Last April, another flagship Alberta CCS plan bit the dust when TransAlta Corp. cancelled the Pioneer project that was to have captured the carbon from the Keephills 3 coal-fired power plant. Despite government funding, TransAlta and its partners decided they could not justify the expense.

That leaves two substantial government-backed CCS projects under way in the province. One is Royal Dutch Shell PLC’s Quest project that will capture and store CO2 from an oil sands upgrader near Fort Saskatchewan. The other is the Alberta Carbon Trunk Line, a 240-kilometre pipeline that is to carry CO2 from a fertilizer plant and oil sands refinery to central Alberta, where it will be used to squeeze more oil out of existing oil wells. It is a joint venture of Enhance Energy Inc., North West Upgrading Inc. and Agrium Inc.

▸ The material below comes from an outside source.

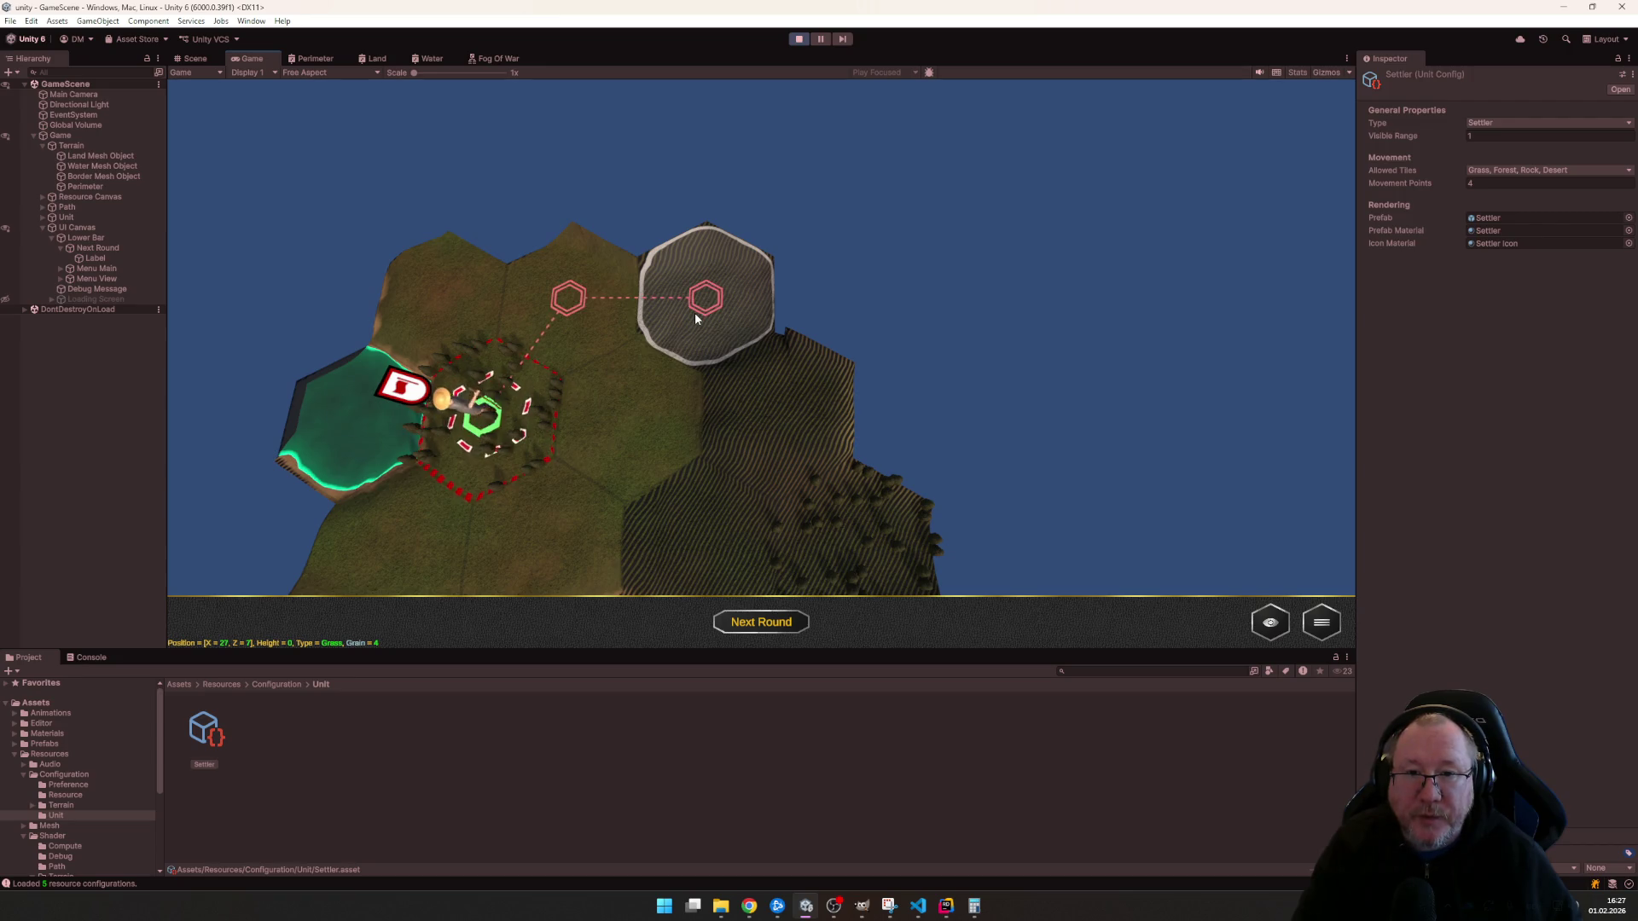
- Walk the settler two more hexes and pan the camera over the revealed patch of island
left_click(552, 300)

Alberta Premier Alison Redford told reporters in Edmonton Monday that the goal of the province’s CCS support program was to find projects that appeared to be economically viable, but the decisions on whether to go ahead had to be made by the project proponents. The cancellation of the Swan Hills CCS agreement “is unfortunate, but one of the reasons we wanted to have the program is for lessons learned. We still have $1.3-billion that's invested in other projects,” she said. “We're not going to continue to push things if the private sector's telling us they don’t make sense.”

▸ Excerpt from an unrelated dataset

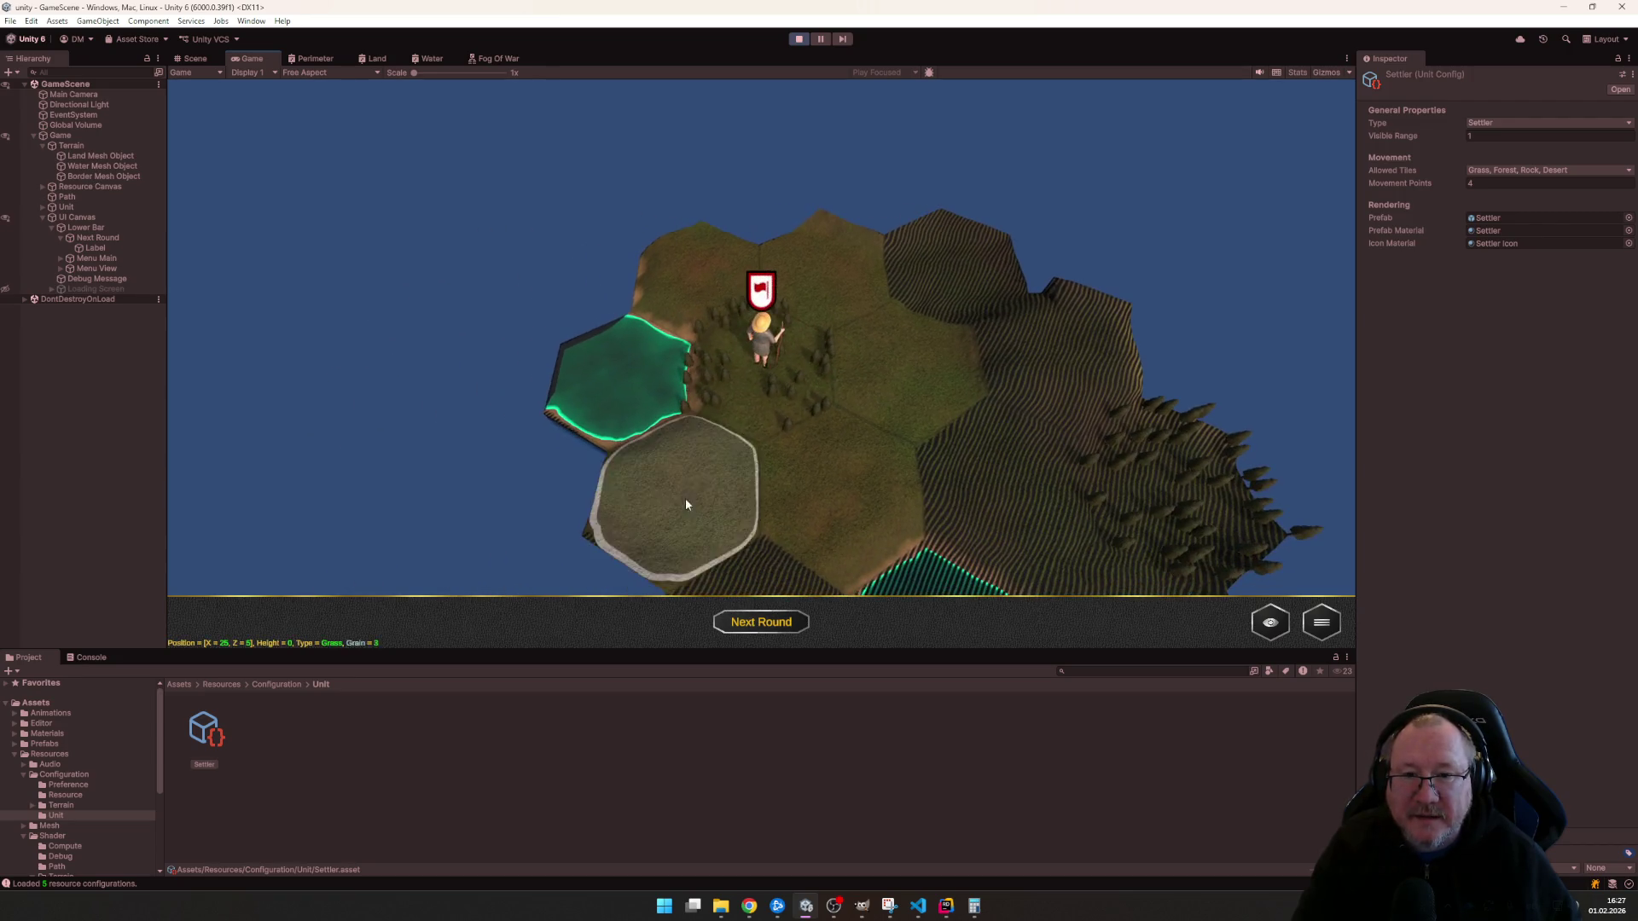
scroll(792, 377, "up", 1)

Rob Anderson, finance critic for the opposition Wildrose party, said the provincial government should not be spending money supporting corporations in these kinds of projects. “It is blatant corporate welfare,” he said. Instead, the province should set reasonable carbon emission standards that companies must meet, then enforce them carefully.

Eric Beynon, director of strategy and policy at Integrated CO2 Network, a group of Canadian corporations interested in CCS development, said the Swan Hills announcement is a disappointment, but there is “still a lot of momentum in the other projects.”

Aside from the two in Alberta, there is a large CCS project under way at SaskPower’s Boundary Dam coal-fired plant near Estevan, Sask. That project, supported by the federal government, will capture CO2 from the flue gas emitted from the plant. “Canada is a world leader in progressing this technology and we still have three world-scale projects under development,” Mr. Beynon said. “ I caution people not to draw any big conclusions from [the Swan Hills] project.”

While the problems at Swan Hills were mainly related to natural gas prices, many CCS projects will not be viable unless governments put in place much more stringent climate policies, said Matt Horne, director of climate change at the Pembina Institute, a Calgary-based environmental think tank.

Those policies could include putting a price on carbon, establishing a cap and trade system, or setting performance standards, he said. “Any of those amount to a much more stringent system than we currently have in place in Canada.”